* _Исходный текст_:

Как это ни сожалительно отметить, но, увы, до сих пор фашизм приходил в мир только слева, а конкретнее — из недр итальянской социалистической партии. Справа до сих пор приходили сюда только авторитарные режимы, что, впрочем, тоже не Бог весть какое благо для человечества.
Военные из обойденных чинами, спешащие наверстать упущенное под теплым крылом победителей. (Не успел новый министр обороны СССР занять освободившееся кресло, как тут же, чуть не на другой день обзавелся маршальскими погонами: раньше я почему-то думал, что воинские звания присваиваются за профессиональные заслуги. Оказывается, это вовсе не обязательно, можно и за одну лишь лояльность. Правда, прецедент, хотя и невеселый, уже был — маршалы Москаленко и Батицкий.) Этот же министр обещает стране и восьмидесятипроцентное обновление командного состава советской армии. И это, к сожалению, мы опять-таки проходили: один усатый господин в свое время уже проделал такую операцию, до сих пор расхлебываем.

* _Что сделать_:
• 1. Определите, согласуются ли с отрывком о фашизме и армии утверждения (а) «Фашизм до сих пор приходил в мир справа», (б) «Новый министр обороны СССР получил маршальские погоны почти сразу после назначения» и (в) «Министр обещает обновить командный состав армии наполовину». Для каждого ответьте «да» или «нет» и приведите точную цитату, на которой основан ответ.
• 2. Напишите продолжение отрывка о фашизме и армии, начав сразу после его последнего предложения.
Далее идут записи: это самостоятельный материал, к отрывку о фашизме и армии он не относится.

* _Извлечённые материалы_:
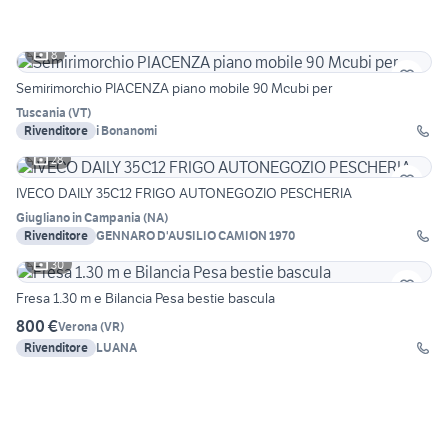
8
Semirimorchio PIACENZA piano mobile 90 Mcubi per
Tuscania
(
VT
)
Rivenditore
i Bonanomi
28
IVECO DAILY 35C12 FRIGO AUTONEGOZIO PESCHERIA
Giugliano in Campania
(
NA
)
Rivenditore
GENNARO D'AUSILIO CAMION 1970
30
Fresa 1.30 m e Bilancia Pesa bestie bascula
800 €
Verona
(
VR
)
Rivenditore
LUANA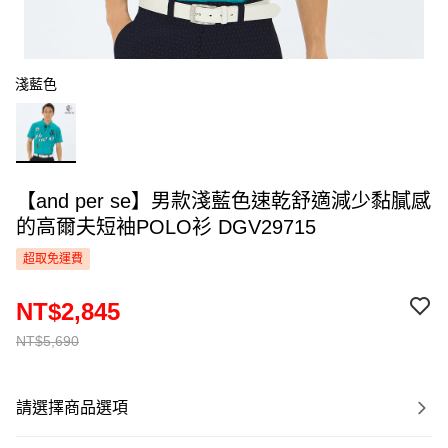
淺藍色
【and per se】男款淺藍色速乾舒適減少黏膩感
的高爾夫短袖POLO衫 DGV29715
超取免運費
NT$2,845
NT$5,690
請選擇商品選項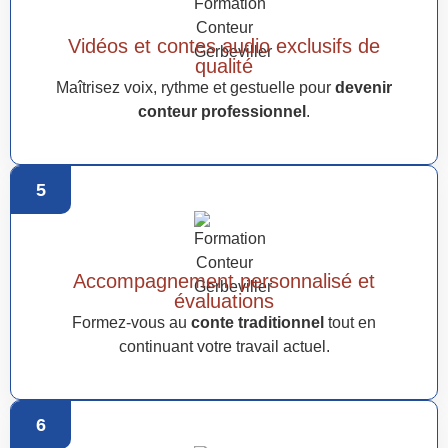
Vidéos et contes audio exclusifs de
qualité
Maîtrisez voix, rythme et gestuelle pour
devenir
conteur professionnel
.
5
Accompagnement personnalisé et
évaluations
Formez-vous au
conte traditionnel
tout en
continuant votre travail actuel.
6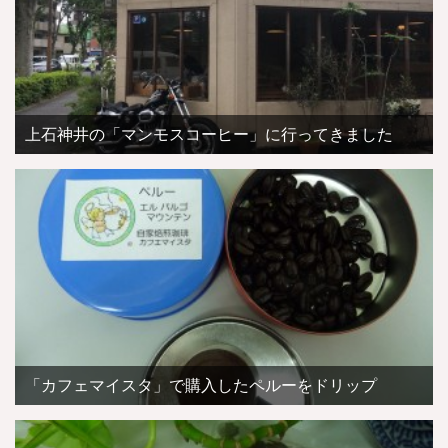
上石神井の「マンモスコーヒー」に行ってきました
「カフェマイスタ」で購入したペルーをドリップ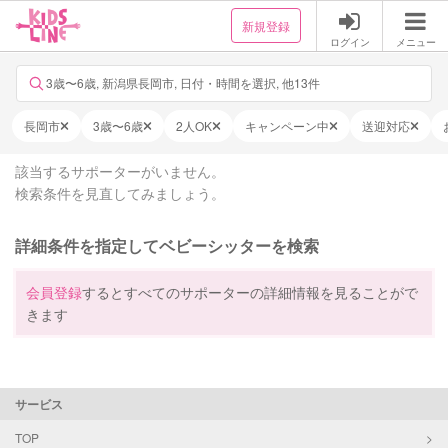
新規登録
ログイン
メニュー
3歳〜6歳, 新潟県長岡市, 日付・時間を選択, 他13件
長岡市
3歳〜6歳
2人OK
キャンペーン中
送迎対応
該当するサポーターがいません。
検索条件を見直してみましょう。
詳細条件を指定してベビーシッターを検索
会員登録
するとすべてのサポーターの詳細情報を見ることがで
きます
サービス
TOP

* _Ответы_:
• 1.
(а) Нет: «до сих пор фашизм приходил в мир только слева».
(б) Да: «чуть не на другой день обзавелся маршальскими погонами».
(в) Нет: «восьмидесятипроцентное обновление командного состава советской армии».

• 2.
А еще левее — недавние витии коммунальных кухонь, открыто призывающие нынче к вооруженному восстанию.
В то же самое время хлеб не убран, промышленность останавливается, инфляция, по утверждению Председателя Государственного банка СССР, достигнет к концу года 1000 (тысячи!) процентов. И любимая Борисом Николаевичем радиостанция «Свобода», посодействовав ему в разводе с сопредельными республиками, вплотную занялась разделом Российской Федерации. Так что не придется ли ему в ближайшем обозримом будущем оказаться Президентом Московской области? Впрочем, говорят, Октябрьский район города Москвы тоже хлопочет о независимости. Как говорится, ждите писем.
Учитывая все это, диву даешься, как европейски одетые и упитанные мужчины и принаряженные, словно на вечерний прием, женщины из числа народных избранников целыми днями горячо и заинтересованно обсуждают, кто где был в ночь переворота.
Да оглянитесь же наконец вокруг себя, милые, какое тысячелетие на дворе, под вами же земля горит!
Мне непременно скажут: какое моральное и гражданское право имею я столь вызывающе судить о положении в стране, сидя в безопасном далеке, под защитой западной демократии?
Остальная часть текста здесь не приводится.